William Meyers Colmer (February 11, 1890 – September 9, 1980) was an American politician from Mississippi.

Colmer was born in Moss Point, Mississippi, and attended Millsaps College. He served in the military during World War I.

Colmer was elected Jackson County attorney in 1921, becoming district attorney in 1928.

In 1932, Colmer was elected to the House of Representatives as a Democrat from Mississippi's 6th District, located on the Gulf Coast. He was reelected 19 times.  His district was renumbered the 5th after the 1960 Census, when Mississippi's declining proportion of the US population due to the Great Migration cost it a congressional seat.

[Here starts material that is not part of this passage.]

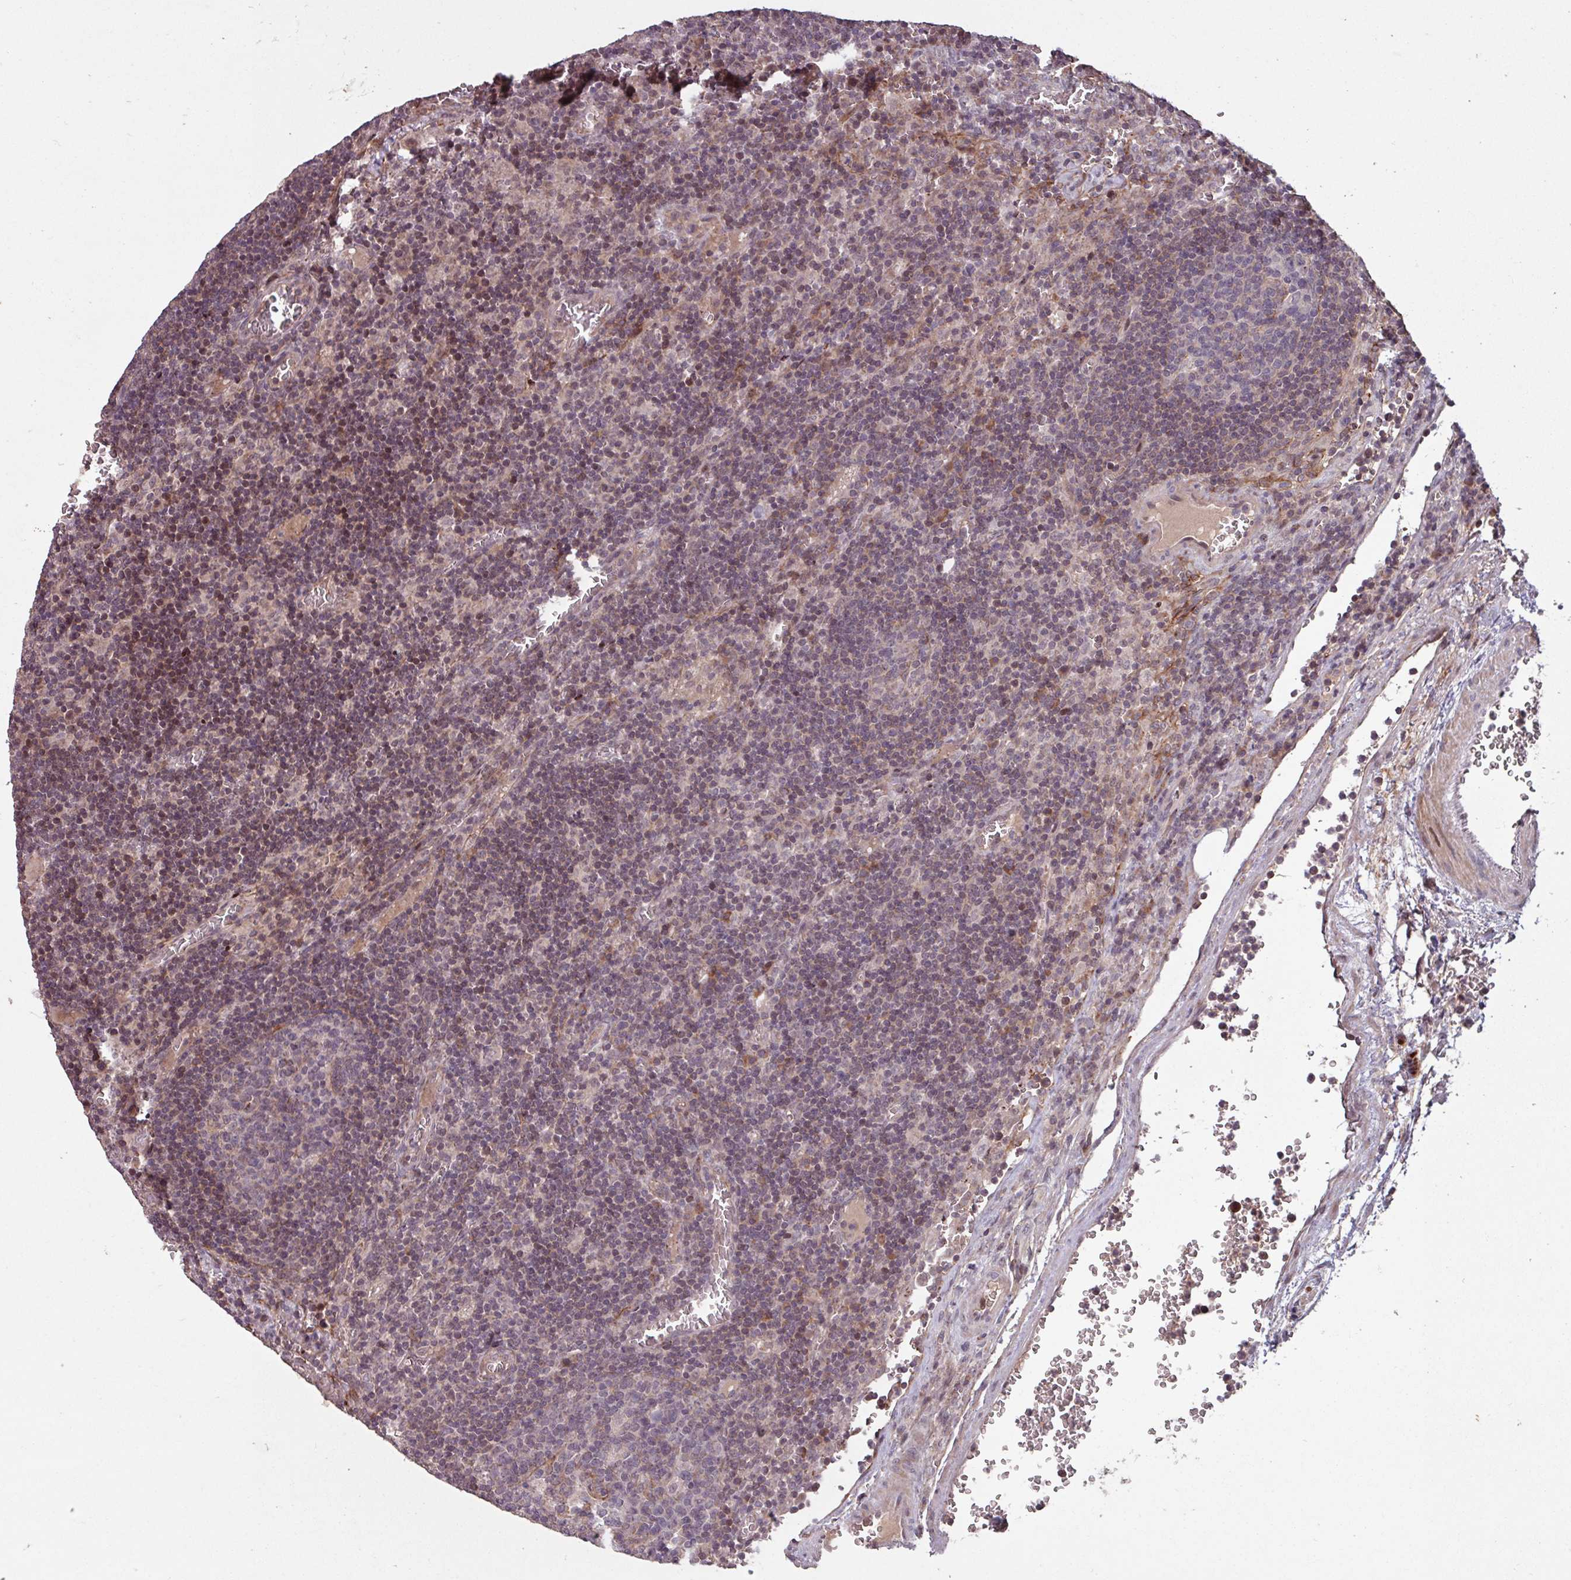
{"staining": {"intensity": "weak", "quantity": "<25%", "location": "nuclear"}, "tissue": "lymph node", "cell_type": "Germinal center cells", "image_type": "normal", "snomed": [{"axis": "morphology", "description": "Normal tissue, NOS"}, {"axis": "topography", "description": "Lymph node"}], "caption": "Immunohistochemistry micrograph of normal lymph node: human lymph node stained with DAB shows no significant protein staining in germinal center cells. (DAB immunohistochemistry (IHC) visualized using brightfield microscopy, high magnification).", "gene": "TMEM88", "patient": {"sex": "male", "age": 50}}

Originally elected as a supporter of President Franklin D. Roosevelt's New Deal, Colmer became increasingly conservative as the years passed. He became disenchanted as the national Democratic Party began to support the Civil Rights Movement. After the Brown v. Board of Education (1954) decision by the United States Supreme Court, ruling that public school segregation was unconstitutional, Colmer helped to get Southern Democratic congressmen to sign the "Southern Manifesto" declaring their resistance.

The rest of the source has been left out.